[Records shown Boundary: Start]

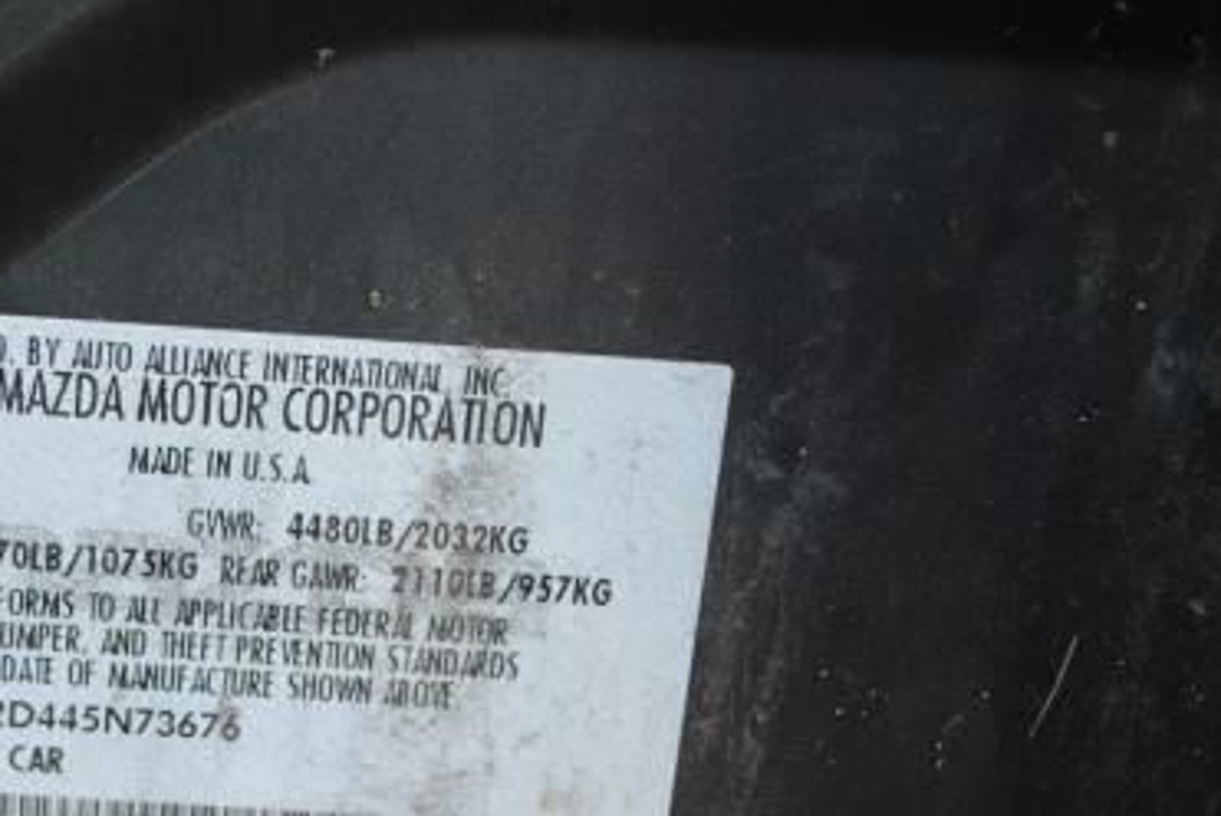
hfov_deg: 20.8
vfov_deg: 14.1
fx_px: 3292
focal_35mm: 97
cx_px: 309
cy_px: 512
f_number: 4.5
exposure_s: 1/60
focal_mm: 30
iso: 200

[Records shown Boundary: End]
[Records shown Boundary: Start]

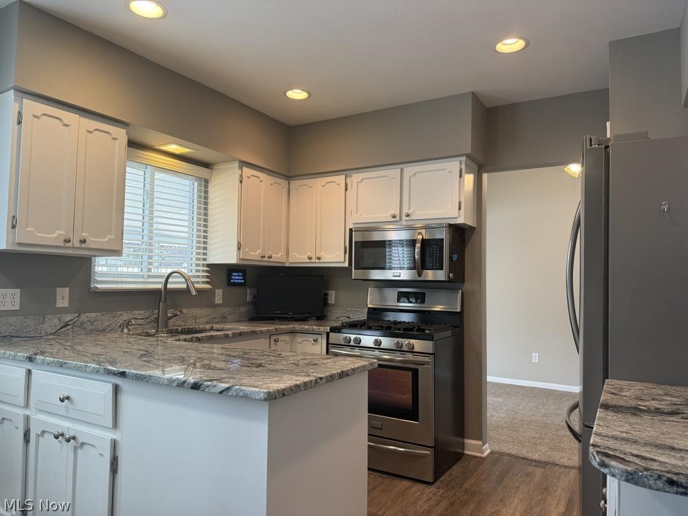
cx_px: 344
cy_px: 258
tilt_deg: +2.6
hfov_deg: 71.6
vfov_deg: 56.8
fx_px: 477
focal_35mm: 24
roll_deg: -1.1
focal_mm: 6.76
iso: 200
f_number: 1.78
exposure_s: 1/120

[Records shown Boundary: End]

** Directions for this task **
Copy out only the lines above from the one with "hfov_deg: 71.6" to the one with "exposure_s: 1/120", inclusive, exactly as they stand.

** Answer area **
hfov_deg: 71.6
vfov_deg: 56.8
fx_px: 477
focal_35mm: 24
roll_deg: -1.1
focal_mm: 6.76
iso: 200
f_number: 1.78
exposure_s: 1/120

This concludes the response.